### What you are asked to do
Your answer should be every line of the entries that has the string "output" in it.

### Recorded information
···

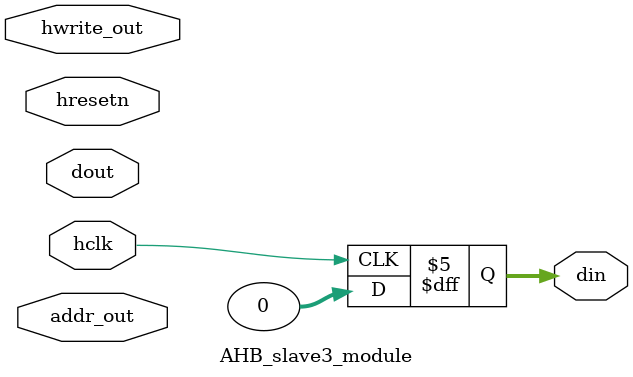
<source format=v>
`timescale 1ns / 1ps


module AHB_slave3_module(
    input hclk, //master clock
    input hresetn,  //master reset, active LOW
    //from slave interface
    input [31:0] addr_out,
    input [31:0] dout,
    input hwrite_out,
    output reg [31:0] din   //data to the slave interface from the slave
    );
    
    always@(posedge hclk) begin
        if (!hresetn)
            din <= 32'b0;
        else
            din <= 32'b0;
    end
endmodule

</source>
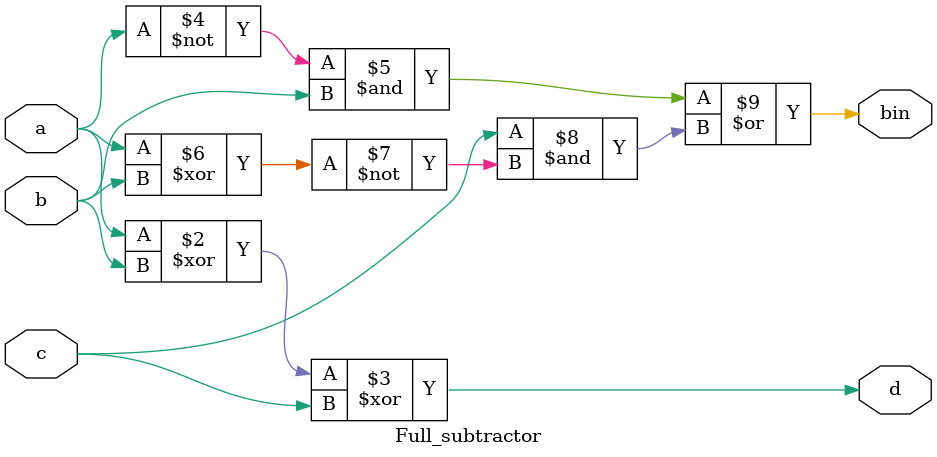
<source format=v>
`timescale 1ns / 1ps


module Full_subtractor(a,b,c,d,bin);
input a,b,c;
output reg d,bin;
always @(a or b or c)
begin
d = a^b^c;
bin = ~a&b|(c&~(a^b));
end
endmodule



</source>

···

### Solution to this exercise
    output reg [31:0] din   //data to the slave interface from the slave
output reg d,bin;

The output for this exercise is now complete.